Science Fictions by Stuart Ritchie / Kings College, is the clear winner. From the introduction

As this book will show, though, that system is badly broken. Important knowledge, discovered by scientists but not deemed interesting enough to publish, is being altered or hidden, distorting the scientific record and damaging our medicine, technology, educational interventions and government policies.
Huge resources, poured into science in the expectation of a useful return, are being wasted on research that’s utterly uninformative. Entirely avoidable errors and slip-ups routinely make it past the Maginot Line of peer review. Books, media reports and our heads are being filled with ‘facts’
that 
are 
either 
incorrect, exaggerated, or 
drastically 
misleading. 
And in the very worst cases, particularly where medical science is concerned, people are dying.
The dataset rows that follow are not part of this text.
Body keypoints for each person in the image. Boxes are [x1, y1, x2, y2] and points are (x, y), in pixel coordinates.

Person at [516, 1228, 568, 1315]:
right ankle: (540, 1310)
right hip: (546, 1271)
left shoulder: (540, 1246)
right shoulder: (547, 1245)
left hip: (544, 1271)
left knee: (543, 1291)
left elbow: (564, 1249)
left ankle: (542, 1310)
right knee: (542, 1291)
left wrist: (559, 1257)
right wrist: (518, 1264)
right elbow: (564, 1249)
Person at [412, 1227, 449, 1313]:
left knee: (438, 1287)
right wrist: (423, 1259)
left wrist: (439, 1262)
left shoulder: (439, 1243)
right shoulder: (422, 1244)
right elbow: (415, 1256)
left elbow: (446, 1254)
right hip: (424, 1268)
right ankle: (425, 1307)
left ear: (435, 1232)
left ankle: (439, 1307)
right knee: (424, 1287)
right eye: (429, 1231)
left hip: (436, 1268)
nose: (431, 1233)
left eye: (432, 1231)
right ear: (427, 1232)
I couldn’t praise the book more than other reviewers

“A highly readable and competent description of the problems facing researchers in the 21st century… An excellent primer for anyone who wants to understand why and how science is failing to live up to its ideals.”
–Wired

“Excellent… A fascinating study… Sure, some scientists are corrupt. Some are negligent. Some are biased. But that does not mean we need less science. It means we need better science. That’s why books like this are so important.”
Evening Standard (London)

“We should listen to this warning about how neophilia and hype is ruining research… Ritchie has a gift for turning boring statistical processes into thrilling detective stories.”
The Times (London)

“A desperately important book. Stuart Ritchie’s much-needed work brilliantly exposes the fragility of the science on which lives, livelihoods, and our whole society depend. Required reading for everyone.”
–Adam Rutherford, author of A Brief History of Everyone Who Ever Lived

Amazon has a great review of Serguei Patchkovskii who wrote (full length)
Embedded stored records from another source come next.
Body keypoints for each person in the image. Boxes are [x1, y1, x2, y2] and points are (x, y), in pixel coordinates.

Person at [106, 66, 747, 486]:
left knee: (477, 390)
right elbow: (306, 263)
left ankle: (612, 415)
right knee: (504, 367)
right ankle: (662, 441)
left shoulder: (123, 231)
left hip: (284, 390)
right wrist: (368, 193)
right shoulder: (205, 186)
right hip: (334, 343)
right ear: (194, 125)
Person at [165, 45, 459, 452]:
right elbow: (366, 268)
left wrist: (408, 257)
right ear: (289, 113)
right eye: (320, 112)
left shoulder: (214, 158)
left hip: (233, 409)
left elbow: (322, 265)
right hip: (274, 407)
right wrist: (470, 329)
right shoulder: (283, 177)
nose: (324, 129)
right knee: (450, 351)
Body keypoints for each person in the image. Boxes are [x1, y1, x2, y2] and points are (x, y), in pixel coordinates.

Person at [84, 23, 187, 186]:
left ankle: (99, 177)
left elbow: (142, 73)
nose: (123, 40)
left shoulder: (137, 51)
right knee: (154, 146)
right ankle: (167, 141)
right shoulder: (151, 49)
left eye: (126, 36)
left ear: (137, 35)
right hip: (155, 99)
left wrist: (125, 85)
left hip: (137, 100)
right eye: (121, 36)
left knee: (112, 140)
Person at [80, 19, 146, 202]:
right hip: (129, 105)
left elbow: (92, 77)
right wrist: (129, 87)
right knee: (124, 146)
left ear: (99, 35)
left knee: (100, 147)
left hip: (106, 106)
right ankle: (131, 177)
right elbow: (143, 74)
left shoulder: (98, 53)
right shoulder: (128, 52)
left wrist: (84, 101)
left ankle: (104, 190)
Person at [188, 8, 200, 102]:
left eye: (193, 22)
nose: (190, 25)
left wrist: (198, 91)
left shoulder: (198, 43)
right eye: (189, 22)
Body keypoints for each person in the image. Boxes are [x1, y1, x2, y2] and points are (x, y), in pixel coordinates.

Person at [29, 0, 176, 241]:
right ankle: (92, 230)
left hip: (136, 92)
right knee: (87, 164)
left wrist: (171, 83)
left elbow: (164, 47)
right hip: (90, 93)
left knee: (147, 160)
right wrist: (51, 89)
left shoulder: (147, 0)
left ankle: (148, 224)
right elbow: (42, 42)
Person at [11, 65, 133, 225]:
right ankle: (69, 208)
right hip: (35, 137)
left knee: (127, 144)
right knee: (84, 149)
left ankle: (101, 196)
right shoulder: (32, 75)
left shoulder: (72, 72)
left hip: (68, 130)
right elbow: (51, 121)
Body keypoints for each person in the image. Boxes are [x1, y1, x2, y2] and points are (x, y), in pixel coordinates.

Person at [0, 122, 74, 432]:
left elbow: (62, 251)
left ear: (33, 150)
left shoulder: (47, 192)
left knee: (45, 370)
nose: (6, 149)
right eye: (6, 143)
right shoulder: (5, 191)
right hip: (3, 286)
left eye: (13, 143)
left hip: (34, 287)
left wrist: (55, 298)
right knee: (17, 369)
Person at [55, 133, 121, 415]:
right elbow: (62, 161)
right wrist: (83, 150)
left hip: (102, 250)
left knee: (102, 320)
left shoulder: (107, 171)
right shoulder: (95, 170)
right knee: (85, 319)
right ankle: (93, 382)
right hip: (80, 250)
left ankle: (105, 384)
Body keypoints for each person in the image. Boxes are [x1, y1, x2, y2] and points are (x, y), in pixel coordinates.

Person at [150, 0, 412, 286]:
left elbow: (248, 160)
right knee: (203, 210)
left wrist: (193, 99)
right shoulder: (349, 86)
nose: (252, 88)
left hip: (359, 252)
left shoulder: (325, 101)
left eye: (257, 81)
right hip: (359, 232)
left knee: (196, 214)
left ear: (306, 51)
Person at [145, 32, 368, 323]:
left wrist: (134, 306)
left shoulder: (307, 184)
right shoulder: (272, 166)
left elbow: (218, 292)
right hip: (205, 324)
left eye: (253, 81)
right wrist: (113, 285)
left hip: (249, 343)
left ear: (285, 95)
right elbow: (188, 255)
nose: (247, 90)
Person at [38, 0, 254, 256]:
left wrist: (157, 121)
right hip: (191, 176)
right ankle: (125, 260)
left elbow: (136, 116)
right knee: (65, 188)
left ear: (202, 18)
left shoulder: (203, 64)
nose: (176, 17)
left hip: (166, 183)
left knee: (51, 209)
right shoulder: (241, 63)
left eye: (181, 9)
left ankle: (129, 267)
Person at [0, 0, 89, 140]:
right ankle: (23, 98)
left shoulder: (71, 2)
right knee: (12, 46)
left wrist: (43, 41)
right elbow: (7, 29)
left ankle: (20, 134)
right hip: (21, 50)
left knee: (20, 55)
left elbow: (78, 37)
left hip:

The book offers a rather good catalogue of problems plaguing the scientific enterprise today. Every practicing scientist will recognize much of what Stuart Ritchie is writing about – sometimes in his or her colleagues, and quite frequently in the mirror. The collection of anecdotes on scientific mishaps, missteps, and outright fraud, which one finds in the book, is also rather entertaining and educational.
[… it] mostly ignores the well-fed elephant in the room: the perverse economics of the modern science, and the closely related misuse of the higher-education system. A lot, and in some fields the most, of the grunt work work in science is done by students (graduate and undergraduate) and post-docs. Both groups are routinely underpaid and under-rewarded, under the guise of being trained and educated. Both are also being held in check by the implied promise of the future academic career and well-paying jobs stemming from it – but for the vast majority of them, there will be no academic career, and no stable science job. […]
Worse, some of the proposed solutions would make it significantly harder for an honest scientist – which is really the majority of scientists, perverse incentives notwithstanding – to do their work, while barely inconveniencing a fraudster willing to break the rules if it benefits him.
Overall, I don’t regret paying my money for this book – but just barely.